Fukushima plant suffered triple meltdown

ENGINEERS IN Japan’s ruined Fukushima nuclear plant have revealed it suffered a triple meltdown in the four days after being …

ENGINEERS IN Japan’s ruined Fukushima nuclear plant have revealed it suffered a triple meltdown in the four days after being battered by a huge earthquake and tsunami on March 11th.

The news confirms fears that reactor three, which contains controversial mixed uranium-plutonium fuel, known as Mox, was among the casualties of the world’s worst nuclear disaster since Chernobyl. Mox is considered thousands of times more toxic than uranium nuclear fuel.

Plant operator Tokyo Electric Power Co (Tepco) said yesterday that most of the nuclear rods inside reactors two and three had melted and fallen to the bottom of their containment vessels. Last week the company admitted that most of the fuel rods in reactor one had melted after the plant’s cooling systems were knocked out.

“The situation inside two and three is almost the same,” said Tepco spokesman Yoshimi Hitosugi last night. The company said the fuel in reactor three took about 60 hours to melt. The reactor melted down 100 hours after the magnitude nine quake struck.

READ MORE

Critics suspect Japan’s largest utility concealed the extent of the damage to the five-reactor complex in the immediate aftermath of the disaster to avoid causing panic, a charge Tepco denies. “Of course we assumed that there had been a meltdown inside the reactors but until we could confirm the data we were unable to release this information,” said Mr Hitosugi.

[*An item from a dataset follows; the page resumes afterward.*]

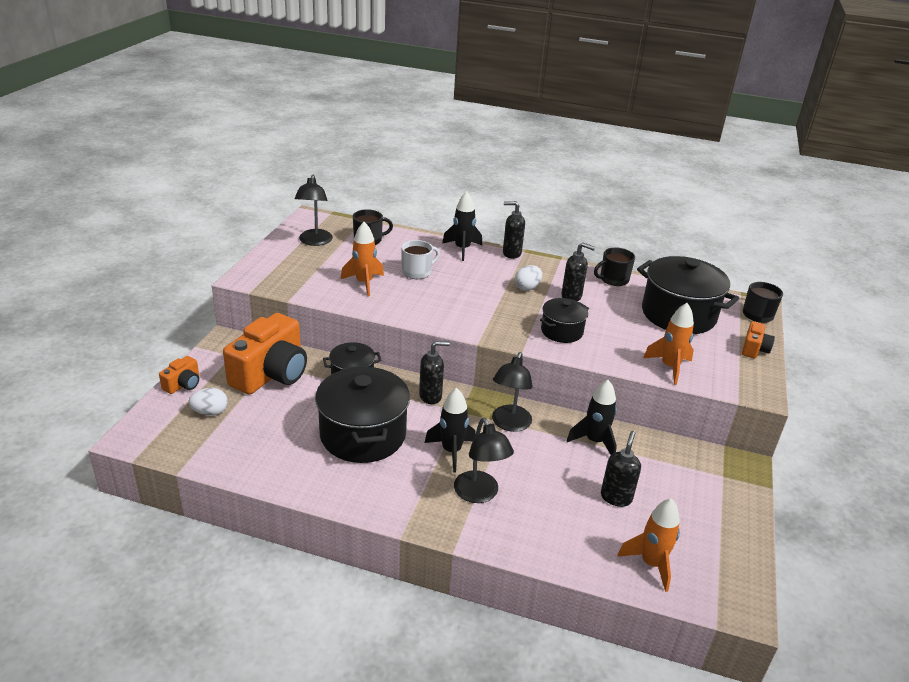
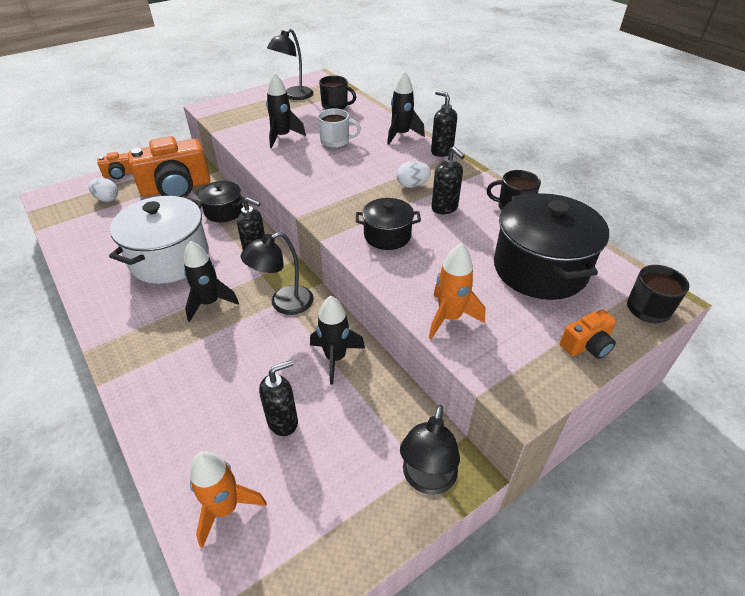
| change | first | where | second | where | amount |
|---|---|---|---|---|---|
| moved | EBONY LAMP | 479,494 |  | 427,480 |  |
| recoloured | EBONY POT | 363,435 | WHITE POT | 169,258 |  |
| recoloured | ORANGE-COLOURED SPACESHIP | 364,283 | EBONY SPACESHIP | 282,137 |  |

About 100,000 people have been forced to evacuate the area around the complex. Acting under advice from Tepco, the Japanese authorities only slowly expanded the evacuation area in March, from an initial 3km radius to 20km.

Villages outside the zone are this month being emptied of their populations to escape radiation.

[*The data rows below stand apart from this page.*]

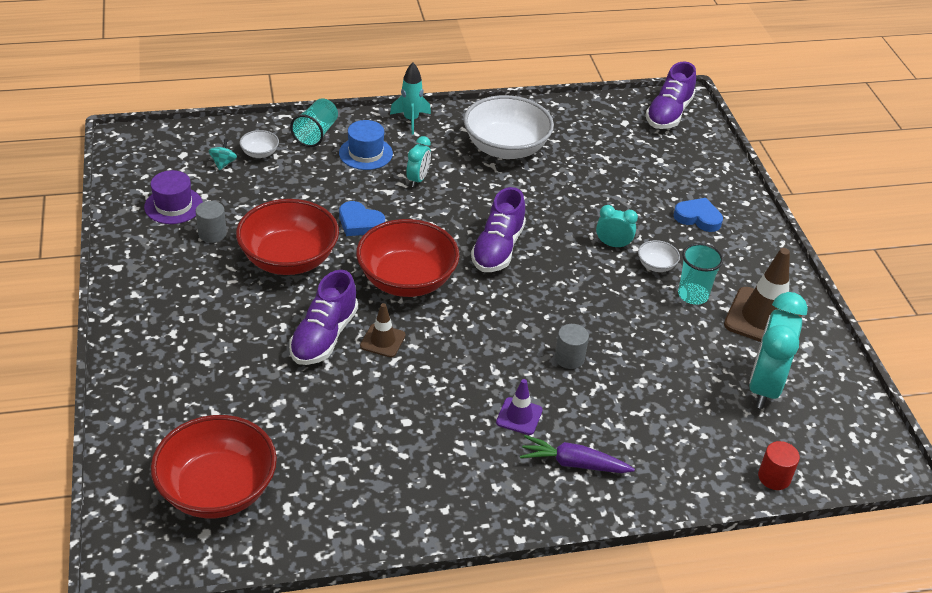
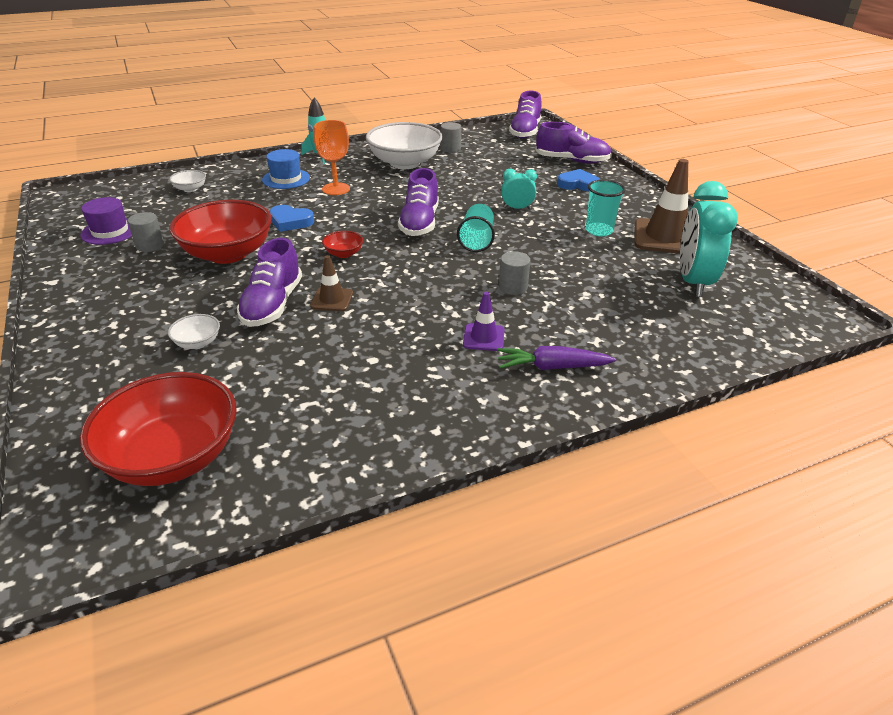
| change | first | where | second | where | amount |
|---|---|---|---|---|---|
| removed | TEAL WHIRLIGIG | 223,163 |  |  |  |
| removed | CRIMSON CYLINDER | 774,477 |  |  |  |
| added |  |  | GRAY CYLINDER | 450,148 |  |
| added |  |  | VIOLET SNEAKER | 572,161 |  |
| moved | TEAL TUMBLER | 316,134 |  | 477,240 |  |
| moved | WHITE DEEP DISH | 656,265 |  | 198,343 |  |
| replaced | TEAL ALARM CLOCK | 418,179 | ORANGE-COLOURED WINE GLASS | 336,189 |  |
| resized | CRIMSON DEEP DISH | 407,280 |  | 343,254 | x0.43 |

Thousands of Fukushima residents confronted government officials in Tokyo this week to demand they reverse a decision to raise by 20 times radiation limits for schools in the area. The decision, which raises radiation exposure on children from 1 to 20 millisieverts per year – the maximum permitted dose for German nuclear workers – has caused bitter controversy.

“It’s already two months since the accident and our children have been exposed to so much radiation,” said housewife Mika Okano.

“It’s the government’s job to protect young people. Instead, they’re putting them in danger to defend nuclear power.”

Japan’s ministry of education has promised to review the decision in the summer holidays, but many parents said that would be too late. “Would they send their own children to live in Fukushima?” asked Sumie Kojima? “It’s shameful that they would do this. They should evacuate everyone from the prefecture.”

Officials from the International Atomic Energy Agency arrived in Japan yesterday on a fact-finding tour . Among the issues they will be examining is the huge and growing stockpile of radioactive water – about 80,000 tons – pumped from the reactors, which Tepco engineers are struggling to reprocess or dump.